Parmi eux, on trouve le cas du courtier parisien d’assurance ASSOR, pour lequel la mésentente s’est transformée en véritable guerre par presse interposée. Ce dernier reproche au Groupe Pasteur Mutualité de l'avoir acculé à la faillite. Fait repris par l’Argus de l’Assurance en 2013 révélant qu’ASSOR aurait en effet demandé la protection du Tribunal de Commerce de Paris, mettant en cause ses créanciers et notamment GPM, accusé d’avoir « brutalement » rompu l’accord de partenariat qui les liait.
L’accusation a été récusée par Thierry Lorente, à la tête de GPM depuis décembre 2012 : « En 2013, nous avons apuré tous les sinistres de l’année 2012, et continué à garantir quelques centaines de contrats que nous avons repris par application de la loi Evin. En tout état de cause, nous n’avions pas l’intention après résiliation, de reprendre le portefeuille d’Assor, qui ne correspond pas à notre stratégie, tournée vers les professionnels de santé ». En octobre, ce dernier avait pris la décision de résilier un portefeuille (comptant 30 000 contrats selon Assor, et 20 000 adhérents selon GPM) et le contrat qui accompagnait l’acquisition d’Assor. Aujourd’hui, tous les observateurs s’accordent pour dire qu’il s’agissait d’une opération très néfaste pour toutes les parties prenantes tant d’un point de vue financier que pour leur image.

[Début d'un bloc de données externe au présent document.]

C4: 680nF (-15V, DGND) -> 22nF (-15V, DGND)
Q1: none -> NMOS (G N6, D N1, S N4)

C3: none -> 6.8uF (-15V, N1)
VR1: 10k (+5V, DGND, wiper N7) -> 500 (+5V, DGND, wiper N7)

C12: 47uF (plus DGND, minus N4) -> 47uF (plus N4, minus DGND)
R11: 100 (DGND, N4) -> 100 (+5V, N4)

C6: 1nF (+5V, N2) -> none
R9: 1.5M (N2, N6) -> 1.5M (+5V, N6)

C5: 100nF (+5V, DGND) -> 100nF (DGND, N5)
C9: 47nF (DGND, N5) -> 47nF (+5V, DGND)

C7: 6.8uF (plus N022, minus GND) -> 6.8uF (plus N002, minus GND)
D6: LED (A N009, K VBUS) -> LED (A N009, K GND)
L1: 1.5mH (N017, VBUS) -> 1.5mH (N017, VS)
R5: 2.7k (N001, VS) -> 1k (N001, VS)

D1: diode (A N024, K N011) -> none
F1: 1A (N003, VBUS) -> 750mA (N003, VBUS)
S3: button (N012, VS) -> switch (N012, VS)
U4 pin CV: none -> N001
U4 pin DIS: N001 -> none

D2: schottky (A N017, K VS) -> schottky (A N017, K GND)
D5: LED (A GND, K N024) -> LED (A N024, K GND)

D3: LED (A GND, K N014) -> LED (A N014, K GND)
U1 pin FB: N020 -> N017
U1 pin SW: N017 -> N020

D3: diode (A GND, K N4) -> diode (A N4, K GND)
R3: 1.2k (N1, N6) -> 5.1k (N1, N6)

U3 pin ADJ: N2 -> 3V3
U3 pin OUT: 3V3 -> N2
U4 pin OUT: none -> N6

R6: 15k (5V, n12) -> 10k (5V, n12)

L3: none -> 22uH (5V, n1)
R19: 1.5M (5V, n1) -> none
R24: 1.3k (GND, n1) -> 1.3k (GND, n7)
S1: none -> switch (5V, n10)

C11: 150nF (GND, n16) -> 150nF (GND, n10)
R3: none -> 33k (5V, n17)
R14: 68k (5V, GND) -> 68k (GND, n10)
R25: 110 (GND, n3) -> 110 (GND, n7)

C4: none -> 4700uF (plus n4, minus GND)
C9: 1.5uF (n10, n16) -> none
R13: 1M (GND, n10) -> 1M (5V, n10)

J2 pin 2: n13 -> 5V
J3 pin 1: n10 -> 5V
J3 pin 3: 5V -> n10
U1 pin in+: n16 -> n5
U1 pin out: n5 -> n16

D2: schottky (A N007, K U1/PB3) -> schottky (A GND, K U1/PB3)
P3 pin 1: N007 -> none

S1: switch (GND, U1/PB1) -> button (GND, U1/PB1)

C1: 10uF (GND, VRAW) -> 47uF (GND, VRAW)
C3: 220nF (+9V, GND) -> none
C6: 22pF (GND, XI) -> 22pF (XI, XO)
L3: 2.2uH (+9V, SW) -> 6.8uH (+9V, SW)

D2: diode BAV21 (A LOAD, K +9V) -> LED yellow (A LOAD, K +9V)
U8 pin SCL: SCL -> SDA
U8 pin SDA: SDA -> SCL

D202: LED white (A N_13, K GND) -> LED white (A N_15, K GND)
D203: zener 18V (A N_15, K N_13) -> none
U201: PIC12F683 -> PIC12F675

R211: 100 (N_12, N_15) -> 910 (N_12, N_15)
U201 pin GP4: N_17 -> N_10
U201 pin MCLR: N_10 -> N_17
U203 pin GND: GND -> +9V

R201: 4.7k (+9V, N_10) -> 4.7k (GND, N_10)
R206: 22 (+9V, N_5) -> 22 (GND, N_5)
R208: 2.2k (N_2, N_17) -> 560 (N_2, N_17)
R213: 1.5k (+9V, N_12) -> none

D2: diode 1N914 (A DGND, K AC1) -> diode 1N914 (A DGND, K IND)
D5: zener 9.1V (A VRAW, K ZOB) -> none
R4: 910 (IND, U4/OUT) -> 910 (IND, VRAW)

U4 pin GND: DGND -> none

Assor avait alors souligné que les différends avec tous ses autres créanciers avaient été entre temps aplanis. Un fait qui va dans le sens des rumeurs accusant la direction de GPM d’un goût prononcé pour le recours au juge plutôt que l’entente à l’amiable. Cette gestion du contentieux a été critiquée par la Lettre de l’Assurance, qui attribue l’un de ses « Flops 2013 » au tandem composé de Bruno Gaudeau, président de GPM, et Thierry Lorente : « L’ACPR s’est inquiété des méthodes de gouvernance de ce groupe et plusieurs dirigeants de compagnies qui collaboraient avec ASSOR n’ont guère apprécié la façon dont GPM a brutalement asphyxié l’ancien courtier grossiste ».
Pour l’heure, MNH et GPM peuvent encore trouver un point d’accord, mais rien ne dit que le dialogue va reprendre et Viverem pourrait bien ne jamais souffler sa première bougie d’anniversaire.